#### PROBLEM DESCRIPTION:
Taking the line that contains "nuclear expression for" as the first, copy exactly every line through the last line of the records, and nothing else.

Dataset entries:
[Start of section]

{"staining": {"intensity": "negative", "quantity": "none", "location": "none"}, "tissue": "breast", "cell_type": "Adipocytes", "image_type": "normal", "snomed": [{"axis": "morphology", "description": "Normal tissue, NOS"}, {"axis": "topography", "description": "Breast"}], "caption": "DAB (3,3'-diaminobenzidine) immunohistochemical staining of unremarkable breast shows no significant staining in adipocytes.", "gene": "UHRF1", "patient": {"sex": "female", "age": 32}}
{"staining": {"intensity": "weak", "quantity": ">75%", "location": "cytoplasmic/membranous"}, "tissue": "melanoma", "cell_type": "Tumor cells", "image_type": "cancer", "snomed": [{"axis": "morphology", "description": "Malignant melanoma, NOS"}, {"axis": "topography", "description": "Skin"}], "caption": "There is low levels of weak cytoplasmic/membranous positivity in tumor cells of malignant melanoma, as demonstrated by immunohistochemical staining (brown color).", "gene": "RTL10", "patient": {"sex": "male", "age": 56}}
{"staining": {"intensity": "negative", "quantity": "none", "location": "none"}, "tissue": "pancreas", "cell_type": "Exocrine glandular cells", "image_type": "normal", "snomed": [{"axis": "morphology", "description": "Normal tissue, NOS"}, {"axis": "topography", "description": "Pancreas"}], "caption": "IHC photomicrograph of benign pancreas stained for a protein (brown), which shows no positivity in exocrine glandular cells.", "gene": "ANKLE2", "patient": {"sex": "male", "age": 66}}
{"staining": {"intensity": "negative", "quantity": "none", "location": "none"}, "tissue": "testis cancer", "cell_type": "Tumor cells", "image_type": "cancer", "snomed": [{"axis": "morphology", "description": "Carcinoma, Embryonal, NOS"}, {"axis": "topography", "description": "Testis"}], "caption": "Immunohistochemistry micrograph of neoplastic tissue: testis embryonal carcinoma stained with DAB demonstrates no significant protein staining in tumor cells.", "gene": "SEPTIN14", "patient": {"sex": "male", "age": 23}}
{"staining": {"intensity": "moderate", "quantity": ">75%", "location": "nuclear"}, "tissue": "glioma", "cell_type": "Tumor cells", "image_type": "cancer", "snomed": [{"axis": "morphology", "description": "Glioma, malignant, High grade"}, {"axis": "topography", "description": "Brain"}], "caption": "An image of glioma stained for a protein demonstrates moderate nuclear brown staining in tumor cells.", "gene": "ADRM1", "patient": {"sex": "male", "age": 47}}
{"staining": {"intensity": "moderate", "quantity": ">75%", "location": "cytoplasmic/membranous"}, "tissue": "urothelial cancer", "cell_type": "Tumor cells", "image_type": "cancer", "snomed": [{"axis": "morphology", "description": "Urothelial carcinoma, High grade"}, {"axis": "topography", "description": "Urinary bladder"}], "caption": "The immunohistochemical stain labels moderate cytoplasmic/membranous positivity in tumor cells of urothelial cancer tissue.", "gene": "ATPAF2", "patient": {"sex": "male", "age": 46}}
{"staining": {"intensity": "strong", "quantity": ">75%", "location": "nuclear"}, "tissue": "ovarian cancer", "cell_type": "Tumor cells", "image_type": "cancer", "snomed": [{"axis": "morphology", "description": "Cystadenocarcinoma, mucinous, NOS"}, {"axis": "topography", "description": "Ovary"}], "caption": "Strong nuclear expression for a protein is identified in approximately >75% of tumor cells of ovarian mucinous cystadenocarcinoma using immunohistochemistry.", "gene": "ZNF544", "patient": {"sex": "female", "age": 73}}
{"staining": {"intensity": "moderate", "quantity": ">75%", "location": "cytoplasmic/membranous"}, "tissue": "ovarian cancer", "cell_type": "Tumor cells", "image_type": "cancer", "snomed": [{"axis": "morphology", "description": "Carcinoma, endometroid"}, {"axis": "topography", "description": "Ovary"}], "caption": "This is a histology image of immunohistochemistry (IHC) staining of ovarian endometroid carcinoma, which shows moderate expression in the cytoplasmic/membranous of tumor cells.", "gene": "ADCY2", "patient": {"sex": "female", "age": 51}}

[End of section]

#### WRITTEN SOLUTION:
{"staining": {"intensity": "strong", "quantity": ">75%", "location": "nuclear"}, "tissue": "ovarian cancer", "cell_type": "Tumor cells", "image_type": "cancer", "snomed": [{"axis": "morphology", "description": "Cystadenocarcinoma, mucinous, NOS"}, {"axis": "topography", "description": "Ovary"}], "caption": "Strong nuclear expression for a protein is identified in approximately >75% of tumor cells of ovarian mucinous cystadenocarcinoma using immunohistochemistry.", "gene": "ZNF544", "patient": {"sex": "female", "age": 73}}
{"staining": {"intensity": "moderate", "quantity": ">75%", "location": "cytoplasmic/membranous"}, "tissue": "ovarian cancer", "cell_type": "Tumor cells", "image_type": "cancer", "snomed": [{"axis": "morphology", "description": "Carcinoma, endometroid"}, {"axis": "topography", "description": "Ovary"}], "caption": "This is a histology image of immunohistochemistry (IHC) staining of ovarian endometroid carcinoma, which shows moderate expression in the cytoplasmic/membranous of tumor cells.", "gene": "ADCY2", "patient": {"sex": "female", "age": 51}}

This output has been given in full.